● **Task description**
Retype the records word for word, beginning with their first line and continuing through the line that contains "Dịch Vụ Hoa Khai Trương Gía Rẻ Hoa Tặng Khai".

** Records shown follows **

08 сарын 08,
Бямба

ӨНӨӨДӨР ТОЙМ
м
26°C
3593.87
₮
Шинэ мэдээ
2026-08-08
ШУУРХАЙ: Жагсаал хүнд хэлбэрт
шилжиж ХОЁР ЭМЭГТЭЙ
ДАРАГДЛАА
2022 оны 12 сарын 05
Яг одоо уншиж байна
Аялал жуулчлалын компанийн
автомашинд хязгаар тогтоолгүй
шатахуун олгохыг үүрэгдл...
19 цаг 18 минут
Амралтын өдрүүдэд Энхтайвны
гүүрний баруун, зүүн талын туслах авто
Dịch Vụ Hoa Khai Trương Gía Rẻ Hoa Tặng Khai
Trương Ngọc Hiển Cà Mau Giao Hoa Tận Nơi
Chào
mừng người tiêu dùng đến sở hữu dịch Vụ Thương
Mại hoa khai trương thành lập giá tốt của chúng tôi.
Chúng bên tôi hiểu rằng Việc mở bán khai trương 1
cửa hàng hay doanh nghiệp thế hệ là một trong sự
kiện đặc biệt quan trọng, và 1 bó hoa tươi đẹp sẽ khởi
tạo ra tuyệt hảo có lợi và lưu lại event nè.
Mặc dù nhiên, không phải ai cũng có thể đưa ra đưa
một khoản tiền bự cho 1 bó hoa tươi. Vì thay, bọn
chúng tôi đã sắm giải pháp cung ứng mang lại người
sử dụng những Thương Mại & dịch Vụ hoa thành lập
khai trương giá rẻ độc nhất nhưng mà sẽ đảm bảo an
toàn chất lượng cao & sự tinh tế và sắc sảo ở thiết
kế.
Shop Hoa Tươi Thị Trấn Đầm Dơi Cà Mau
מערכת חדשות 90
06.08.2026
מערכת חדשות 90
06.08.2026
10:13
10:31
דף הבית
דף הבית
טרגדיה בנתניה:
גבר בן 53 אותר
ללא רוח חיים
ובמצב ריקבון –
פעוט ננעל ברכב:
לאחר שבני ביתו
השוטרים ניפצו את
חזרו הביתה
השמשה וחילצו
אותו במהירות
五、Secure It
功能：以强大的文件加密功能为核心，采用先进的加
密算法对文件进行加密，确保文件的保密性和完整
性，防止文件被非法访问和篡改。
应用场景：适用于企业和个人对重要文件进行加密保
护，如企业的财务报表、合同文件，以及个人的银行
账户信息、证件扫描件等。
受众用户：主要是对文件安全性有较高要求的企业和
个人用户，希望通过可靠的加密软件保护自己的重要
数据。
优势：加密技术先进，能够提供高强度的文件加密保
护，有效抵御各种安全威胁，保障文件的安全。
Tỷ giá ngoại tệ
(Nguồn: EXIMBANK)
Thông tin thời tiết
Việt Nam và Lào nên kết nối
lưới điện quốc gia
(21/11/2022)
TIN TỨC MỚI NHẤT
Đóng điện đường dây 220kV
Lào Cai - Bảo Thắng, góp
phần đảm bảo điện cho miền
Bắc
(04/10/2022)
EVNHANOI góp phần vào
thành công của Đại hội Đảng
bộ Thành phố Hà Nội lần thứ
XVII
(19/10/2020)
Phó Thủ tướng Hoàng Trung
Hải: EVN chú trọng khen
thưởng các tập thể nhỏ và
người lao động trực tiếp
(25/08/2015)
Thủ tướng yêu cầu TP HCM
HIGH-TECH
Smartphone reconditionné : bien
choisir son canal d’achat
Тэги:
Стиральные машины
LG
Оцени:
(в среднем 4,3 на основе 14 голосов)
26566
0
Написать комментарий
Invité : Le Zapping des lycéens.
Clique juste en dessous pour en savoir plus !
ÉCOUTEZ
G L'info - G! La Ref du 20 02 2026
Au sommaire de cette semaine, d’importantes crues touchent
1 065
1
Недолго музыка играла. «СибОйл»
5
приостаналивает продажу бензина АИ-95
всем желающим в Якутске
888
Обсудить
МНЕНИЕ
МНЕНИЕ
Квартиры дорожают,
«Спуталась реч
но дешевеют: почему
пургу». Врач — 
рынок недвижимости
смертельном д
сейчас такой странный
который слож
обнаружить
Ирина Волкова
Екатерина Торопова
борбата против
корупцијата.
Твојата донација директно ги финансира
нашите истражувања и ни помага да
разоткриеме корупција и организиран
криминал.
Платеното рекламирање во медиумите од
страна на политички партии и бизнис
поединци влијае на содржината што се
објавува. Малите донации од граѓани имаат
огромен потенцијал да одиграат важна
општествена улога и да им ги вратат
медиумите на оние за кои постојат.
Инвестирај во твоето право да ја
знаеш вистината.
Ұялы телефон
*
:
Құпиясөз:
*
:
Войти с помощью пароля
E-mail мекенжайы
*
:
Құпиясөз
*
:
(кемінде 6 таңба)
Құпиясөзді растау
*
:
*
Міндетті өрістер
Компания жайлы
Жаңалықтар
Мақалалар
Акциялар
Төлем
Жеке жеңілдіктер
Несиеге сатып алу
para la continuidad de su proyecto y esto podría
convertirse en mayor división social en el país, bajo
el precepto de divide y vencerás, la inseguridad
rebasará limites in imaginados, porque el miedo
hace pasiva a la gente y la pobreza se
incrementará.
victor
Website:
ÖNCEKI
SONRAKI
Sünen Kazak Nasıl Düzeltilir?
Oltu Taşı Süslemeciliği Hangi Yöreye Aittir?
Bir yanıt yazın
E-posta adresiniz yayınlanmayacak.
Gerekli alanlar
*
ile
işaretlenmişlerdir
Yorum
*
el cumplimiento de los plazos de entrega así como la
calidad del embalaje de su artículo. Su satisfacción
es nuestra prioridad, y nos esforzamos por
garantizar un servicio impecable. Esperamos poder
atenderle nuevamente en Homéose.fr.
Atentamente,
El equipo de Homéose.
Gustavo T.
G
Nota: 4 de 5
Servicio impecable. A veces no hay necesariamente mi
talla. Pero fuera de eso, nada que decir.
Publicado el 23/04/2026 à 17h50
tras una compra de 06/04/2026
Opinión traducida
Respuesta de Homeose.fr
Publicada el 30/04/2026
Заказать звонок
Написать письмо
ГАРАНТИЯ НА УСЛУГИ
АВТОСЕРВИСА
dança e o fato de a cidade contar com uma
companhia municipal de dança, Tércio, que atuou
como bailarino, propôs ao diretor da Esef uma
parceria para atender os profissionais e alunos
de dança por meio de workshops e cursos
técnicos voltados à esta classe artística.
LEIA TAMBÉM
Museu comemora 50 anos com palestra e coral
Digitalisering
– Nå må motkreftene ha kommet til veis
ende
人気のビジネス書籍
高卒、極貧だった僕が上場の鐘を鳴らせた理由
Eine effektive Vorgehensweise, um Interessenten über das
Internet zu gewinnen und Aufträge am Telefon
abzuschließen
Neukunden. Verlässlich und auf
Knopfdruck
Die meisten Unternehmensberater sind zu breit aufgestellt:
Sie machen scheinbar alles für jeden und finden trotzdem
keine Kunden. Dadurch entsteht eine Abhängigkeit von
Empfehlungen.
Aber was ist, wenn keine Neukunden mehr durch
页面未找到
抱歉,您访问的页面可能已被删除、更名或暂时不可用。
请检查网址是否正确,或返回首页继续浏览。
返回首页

** End of Records shown **

● **Written answer**
08 сарын 08,
Бямба

ӨНӨӨДӨР ТОЙМ
м
26°C
3593.87
₮
Шинэ мэдээ
2026-08-08
ШУУРХАЙ: Жагсаал хүнд хэлбэрт
шилжиж ХОЁР ЭМЭГТЭЙ
ДАРАГДЛАА
2022 оны 12 сарын 05
Яг одоо уншиж байна
Аялал жуулчлалын компанийн
автомашинд хязгаар тогтоолгүй
шатахуун олгохыг үүрэгдл...
19 цаг 18 минут
Амралтын өдрүүдэд Энхтайвны
гүүрний баруун, зүүн талын туслах авто
Dịch Vụ Hoa Khai Trương Gía Rẻ Hoa Tặng Khai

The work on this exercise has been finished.